In het genoemde onderzoek ontwikkelde ik een theorie voor de micro-biologische oxidatie van metaalsulfiden. Deze theorie bestond uit een causaal-mechanistisch model voor hoe bacteriën metaalsulfiden oxideren, en een wiskundig model voor de snelheid waarmee ze dat doen. 8
Deze nieuwe theorie bleek een heel andere interpretatie van de meetpunten toe te laten, waarbij de aanvankelijk uit de toon vallende eerste meetpunten juist wel passen. De nieuwe theorie vertelt dat de chemische oxidatie aan het begin van de meting razend snel gaat en wordt gedreven door de redoxpotentiaal van de vloeistof die op zijn beurt razendsnel afneemt. Dit betekent dat je de gemeten punten verbindt door een heel andere wiskundige formule. Maakt het uit of we de blauwe of de roze lijn trekken? Jazeker. Want de roze lijn laat zien dat de natuurlijke limiet aan de snelheid waarmee je metaalsulfiden kunt oxideren orden hoger ligt dan tot dan toe werd gedacht. En voor een chemisch technoloog is dat van belang, want het betekent dat je nieuwe procesconcepten kunt verzinnen, of dat bestaande ideeën misschien economisch haalbaar worden.

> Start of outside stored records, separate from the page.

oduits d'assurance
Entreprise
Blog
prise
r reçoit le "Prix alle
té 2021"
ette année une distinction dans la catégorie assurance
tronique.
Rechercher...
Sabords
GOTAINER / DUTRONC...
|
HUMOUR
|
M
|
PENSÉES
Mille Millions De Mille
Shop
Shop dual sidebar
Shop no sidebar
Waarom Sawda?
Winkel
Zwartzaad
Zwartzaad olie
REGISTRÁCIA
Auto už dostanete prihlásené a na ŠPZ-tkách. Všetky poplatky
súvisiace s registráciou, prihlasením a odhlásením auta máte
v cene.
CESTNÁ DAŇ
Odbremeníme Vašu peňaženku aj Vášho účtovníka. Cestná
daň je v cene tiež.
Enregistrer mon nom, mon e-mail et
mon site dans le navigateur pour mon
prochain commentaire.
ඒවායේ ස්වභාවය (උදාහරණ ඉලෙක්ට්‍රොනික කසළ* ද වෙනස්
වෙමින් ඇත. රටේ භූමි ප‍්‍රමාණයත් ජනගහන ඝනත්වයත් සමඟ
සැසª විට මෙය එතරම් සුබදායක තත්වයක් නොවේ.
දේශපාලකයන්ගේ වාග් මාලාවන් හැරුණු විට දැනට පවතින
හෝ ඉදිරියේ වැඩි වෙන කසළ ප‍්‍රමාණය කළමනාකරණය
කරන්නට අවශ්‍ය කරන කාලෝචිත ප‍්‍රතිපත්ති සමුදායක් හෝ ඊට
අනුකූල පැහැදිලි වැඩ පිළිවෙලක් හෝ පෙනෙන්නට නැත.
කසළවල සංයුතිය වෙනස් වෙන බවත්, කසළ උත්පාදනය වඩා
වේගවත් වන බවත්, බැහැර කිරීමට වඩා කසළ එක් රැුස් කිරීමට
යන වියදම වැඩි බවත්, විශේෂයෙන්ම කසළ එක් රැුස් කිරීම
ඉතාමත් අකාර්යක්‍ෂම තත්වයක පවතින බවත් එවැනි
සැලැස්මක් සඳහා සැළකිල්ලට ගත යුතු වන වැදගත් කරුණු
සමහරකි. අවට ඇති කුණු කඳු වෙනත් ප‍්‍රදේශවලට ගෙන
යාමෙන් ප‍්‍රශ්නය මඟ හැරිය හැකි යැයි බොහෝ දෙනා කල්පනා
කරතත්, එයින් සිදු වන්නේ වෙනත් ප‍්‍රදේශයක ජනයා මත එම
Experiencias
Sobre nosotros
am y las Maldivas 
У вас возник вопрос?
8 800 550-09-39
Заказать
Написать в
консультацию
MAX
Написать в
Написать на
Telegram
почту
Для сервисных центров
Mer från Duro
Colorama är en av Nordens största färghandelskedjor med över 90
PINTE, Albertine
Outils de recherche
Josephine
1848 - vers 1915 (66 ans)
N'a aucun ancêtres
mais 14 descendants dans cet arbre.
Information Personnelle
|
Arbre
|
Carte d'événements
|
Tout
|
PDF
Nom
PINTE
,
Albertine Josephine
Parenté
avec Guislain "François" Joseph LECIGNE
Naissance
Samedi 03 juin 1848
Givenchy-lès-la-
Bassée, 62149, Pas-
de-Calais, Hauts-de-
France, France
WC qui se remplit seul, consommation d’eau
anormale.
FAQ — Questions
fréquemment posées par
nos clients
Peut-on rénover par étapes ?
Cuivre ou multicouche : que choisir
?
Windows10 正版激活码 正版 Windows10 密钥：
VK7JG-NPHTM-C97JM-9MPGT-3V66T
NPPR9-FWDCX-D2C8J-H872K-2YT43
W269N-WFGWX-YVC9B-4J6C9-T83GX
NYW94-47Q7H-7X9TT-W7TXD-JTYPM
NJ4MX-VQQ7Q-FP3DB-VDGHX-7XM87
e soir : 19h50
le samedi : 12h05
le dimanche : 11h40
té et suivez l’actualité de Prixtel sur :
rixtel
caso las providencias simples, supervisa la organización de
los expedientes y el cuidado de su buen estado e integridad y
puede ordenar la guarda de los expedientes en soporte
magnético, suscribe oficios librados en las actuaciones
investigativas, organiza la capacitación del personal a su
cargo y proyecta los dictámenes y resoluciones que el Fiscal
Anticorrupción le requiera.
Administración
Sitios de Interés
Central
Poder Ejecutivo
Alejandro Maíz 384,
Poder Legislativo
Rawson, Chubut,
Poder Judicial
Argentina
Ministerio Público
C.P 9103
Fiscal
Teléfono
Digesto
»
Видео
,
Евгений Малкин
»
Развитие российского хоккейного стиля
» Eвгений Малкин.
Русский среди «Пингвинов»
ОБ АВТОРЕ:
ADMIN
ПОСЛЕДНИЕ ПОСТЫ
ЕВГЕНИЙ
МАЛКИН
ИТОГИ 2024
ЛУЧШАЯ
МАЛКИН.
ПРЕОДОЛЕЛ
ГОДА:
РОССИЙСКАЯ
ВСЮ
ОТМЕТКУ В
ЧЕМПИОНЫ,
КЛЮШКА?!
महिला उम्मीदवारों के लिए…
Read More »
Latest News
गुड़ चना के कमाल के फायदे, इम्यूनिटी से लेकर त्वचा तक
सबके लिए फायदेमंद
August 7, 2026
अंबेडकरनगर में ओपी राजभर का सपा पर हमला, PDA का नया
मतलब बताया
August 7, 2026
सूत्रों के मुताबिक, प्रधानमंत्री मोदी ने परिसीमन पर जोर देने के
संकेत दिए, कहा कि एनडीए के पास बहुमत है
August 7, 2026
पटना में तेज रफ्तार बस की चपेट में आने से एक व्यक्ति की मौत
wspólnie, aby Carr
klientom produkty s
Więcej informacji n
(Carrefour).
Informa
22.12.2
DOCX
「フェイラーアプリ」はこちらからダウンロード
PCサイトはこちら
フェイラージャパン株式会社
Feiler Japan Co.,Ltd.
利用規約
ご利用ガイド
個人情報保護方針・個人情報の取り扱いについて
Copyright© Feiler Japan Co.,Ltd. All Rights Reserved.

En dat is ook het bijzondere geweest van de nieuwe theorie die ik heb ontwikkeld. Het heeft in vrij korte tijd geleid tot dit type fabrieken in de mijnbouwindustrie. 9
Wat ik met dit voorbeeld wil illustreren is dat structureren en interpreteren ook in wetenschappelijk onderzoek plaatsvindt, zelfs al op het niveau van de observaties. Welke data we al dan niet accepteren en welke verbinding we tussen die punten leggen heeft te maken met het interpretatiekader van waaruit we die data beoordelen. In dit voorbeeld is dat onder andere de relevante achtergrondkennis en theorie. In wetenschap spelen diverse typen interpretatiekaders een rol, zoals de theorieën, concepten en categorieën die verschillend zijn per wetenschappelijke discipline, en diverse typen wiskundige (of axiomatische) structuren.
10
Ook filosofische ideeën over wetenschap en over hoe de werkelijkheid in elkaar zit spelen een rol. Dat valt vooral op wanneer je naar de geschiedenis van de wetenschap kijkt. Thomas Kuhn was met zijn boek “The Structure of Scientific Revolutions” in 1962 één van de eersten die daarop wees. Het probleem is nu dat dit inzicht in de rol van interpretatiekaders, of paradigma’s zoals Kuhn het noemt, het gangbare beeld van wetenschap ondermijnt. Alleen al om van observaties, zoals datapunten, naar kennis te komen is interpretatie onvermijdelijk. Het lastige punt is dat die interpretatiekaders zelf niet onafhankelijk te toetsen zijn.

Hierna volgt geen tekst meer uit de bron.